The eagerly awaited verdict on the proposed political subdivision regulations (Proposed Political Subdivision Regulations) (“Proposed Regulations”) is finally in and their withdrawal has been announced. These regulations have been a frequent subject of our posts (here, here, here, here, here, and here) Treasury issued its interim Report on June 22, 2017 under Executive Order 13789 (here) identifying eight regulations for review, including the Proposed Regulations. (Discussed in previous blogs by here and here.) Now Treasury has issued its “Second Report to the President on Identifying and Reducing Tax Regulatory Burdens,” (“Second Report”) dated October 2, 2017, announcing its recommendations on those eight regulations as well as potentially far-reaching plans for further review of burdensome regulations. Of the eight regulations reviewed, Treasury recommended full withdrawal of only two, one being the Proposed Regulations (the other being an anti-taxpayer regulation addressing transfers of family businesses, which could be an especially sympathetic area under the Trump administration). In recommending withdrawal of the Proposed Regulations, Treasury noted that “some enhanced standards for qualifying as a political subdivision may be appropriate” but that “regulations having as far-reaching an impact on existing legal structures as the proposed regulations are not justified.” So what might we expect in the future?
Most importantly, we can breathe a justified sigh of relief for our political subdivision clients whose status would have been jeopardized by the vagaries of the Proposed Regulations. As for future guidance on political subdivision status, the Second Report merely states that “Treasury and the IRS may propose more targeted guidance in the future after further study of the relevant legal issues.”
John Cross stated at the recent NABL Bond Attorneys’ Workshop that if Treasury/IRS issues further guidance, it will be more narrowly targeted. This sounds like the sensible approach that the government should have taken in the first place to address its limited concerns, if justified, reflected in the technical advice memo (TAM 201334038) that started this controversy.
More broadly, the Second Report provides some, albeit limited, hope for further action on overly burdensome regulations.
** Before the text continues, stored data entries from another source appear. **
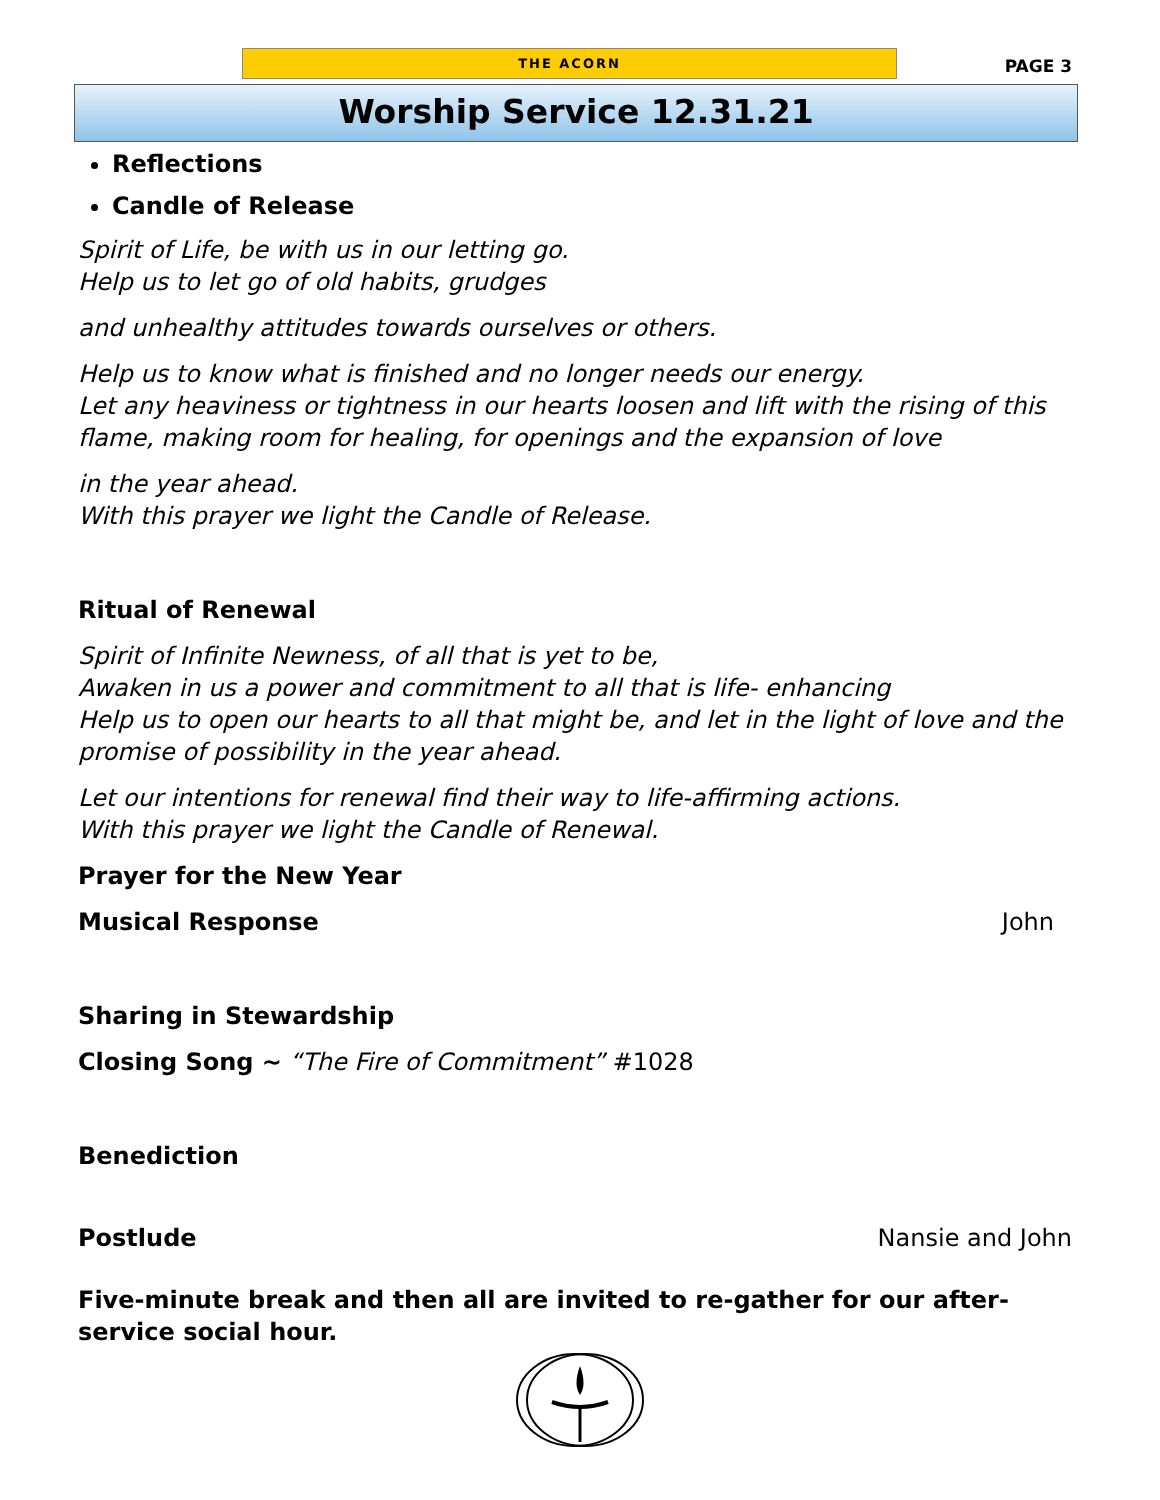THE ACORN
PAGE 3
Worship Service 12.31.21
Reflections
Candle of Release
Spirit of Life, be with us in our letting go.
Help us to let go of old habits, grudges
and unhealthy attitudes towards ourselves or others.
Help us to know what is finished and no longer needs our energy.
Let any heaviness or tightness in our hearts loosen and lift with the rising of this flame, making room for healing, for openings and the expansion of love
in the year ahead.
With this prayer we light the Candle of Release.
Ritual of Renewal
Spirit of Infinite Newness, of all that is yet to be,
Awaken in us a power and commitment to all that is life- enhancing
Help us to open our hearts to all that might be, and let in the light of love and the promise of possibility in the year ahead.
Let our intentions for renewal find their way to life-affirming actions.
With this prayer we light the Candle of Renewal.
Prayer for the New Year
Musical Response John
Sharing in Stewardship
Closing Song ~ “The Fire of Commitment” #1028
Benediction
Postlude Nansie and John
Five-minute break and then all are invited to re-gather for our after-service social hour.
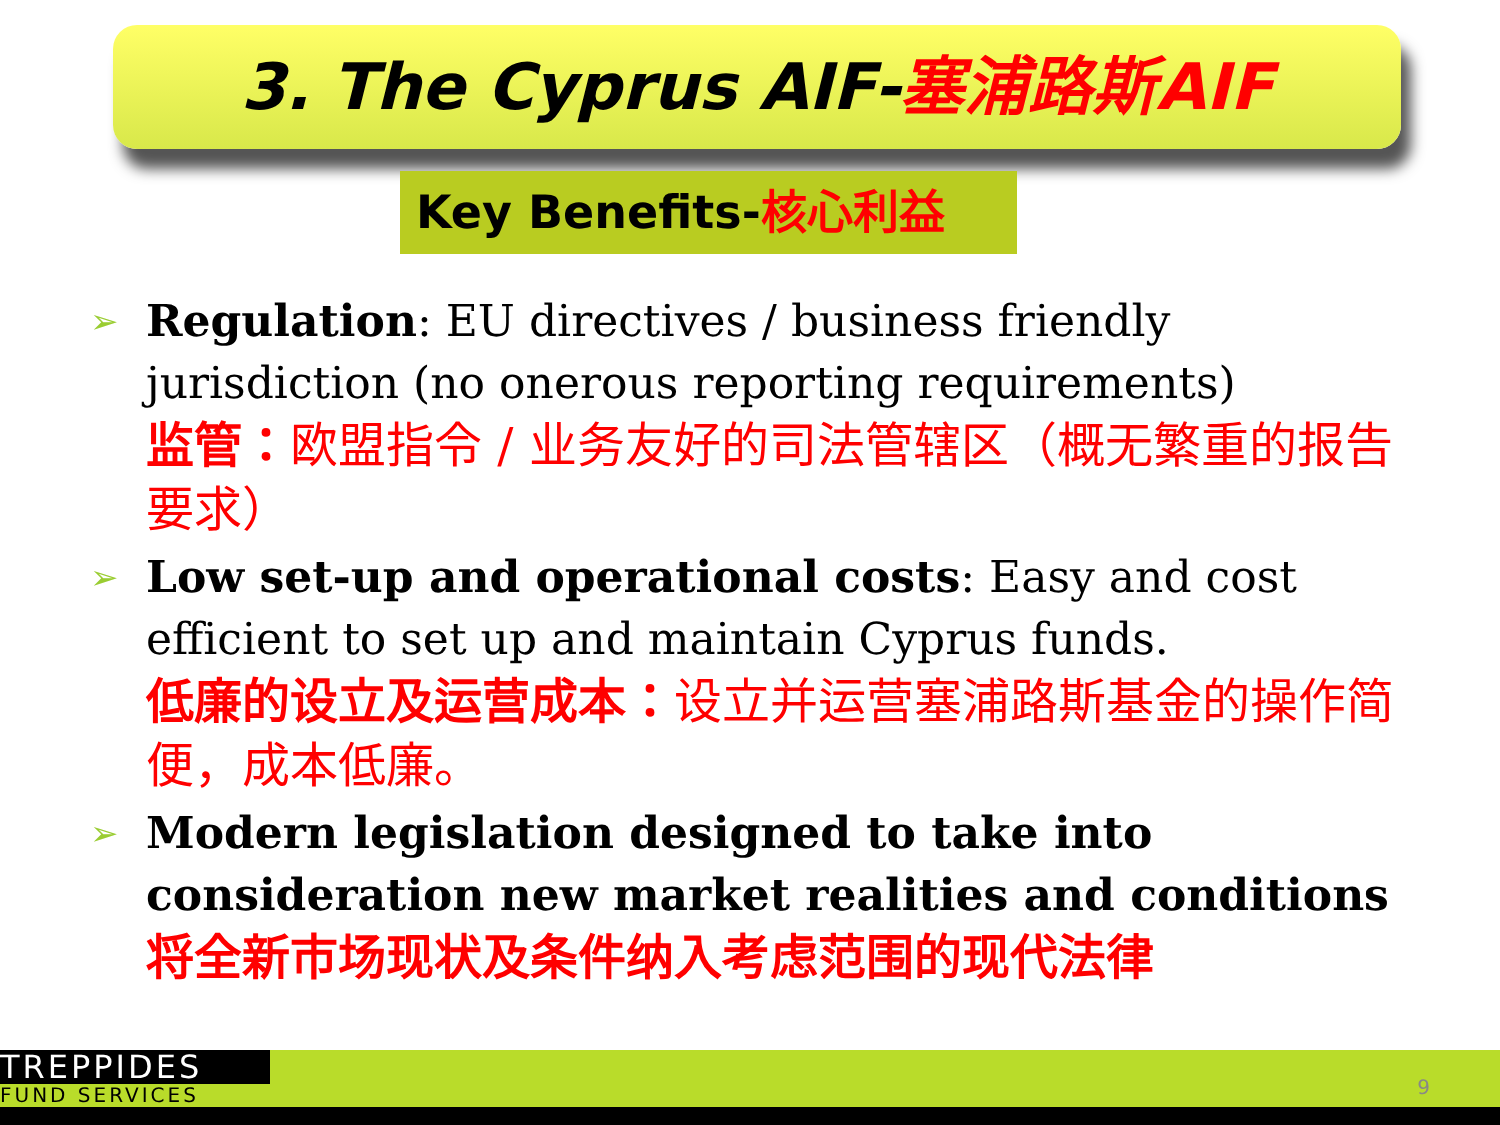3. The Cyprus AIF-塞浦路斯AIF
Key Benefits-核心利益
➢
Regulation: EU directives / business friendly jurisdiction (no onerous reporting requirements)
监管：欧盟指令 / 业务友好的司法管辖区（概无繁重的报告要求）
➢
Low set-up and operational costs: Easy and cost efficient to set up and maintain Cyprus funds.
低廉的设立及运营成本：设立并运营塞浦路斯基金的操作简便，成本低廉。
➢
Modern legislation designed to take into consideration new market realities and conditions
将全新市场现状及条件纳入考虑范围的现代法律
TREPPIDES
FUND SERVICES
9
In addition to “considering possible reforms of several recent regulations not identified in the June 22 Report [referenced above],” the Second Report states that, in furtherance of the policies prompting this review of regulations, “Treasury and the IRS have initiated a comprehensive review, coordinated by the Treasury Regulatory Reform Task Force, of all tax regulations, regardless of when they were issued.” The goal is to “identify tax regulations that are unnecessary, create undue complexity, impose excessive burdens, or fail to provide clarity and useful guidance.” The Second Report piques our curiosity by reporting that the IRS Office of Chief Counsel has already identified more than 200 regulations for potential revocation. Unfortunately we have to wait for later reports identifying these regulations. Presumably those reports won’t be too much later, though, because the Second Report also states that Treasury and the IRS expect to begin the rulemaking process for revoking these regulations during this fourth quarter of 2017.
Can we expect any of this future activity to affect the large volume of public finance tax regulations? Prior to the action on the Proposed Regulations, I probably would have guessed that the public finance tax regulations don’t have a sufficiently high profile to attract Treasury’s attention. But withdrawal of the Proposed Regulations – one of only two withdrawn regulations — suggests that the review is broad-based and not limited to what might be viewed as high profile regulations. So we are all encouraged to consider the regulations we consult daily with a view to identifying those regulations that, in the words of Executive Order 13789, “impose an undue financial burden on U.S. taxpayers, (ii) add undue complexity to the Federal tax laws, or (iii) exceed the statutory authority of the Internal Revenue Service (IRS).”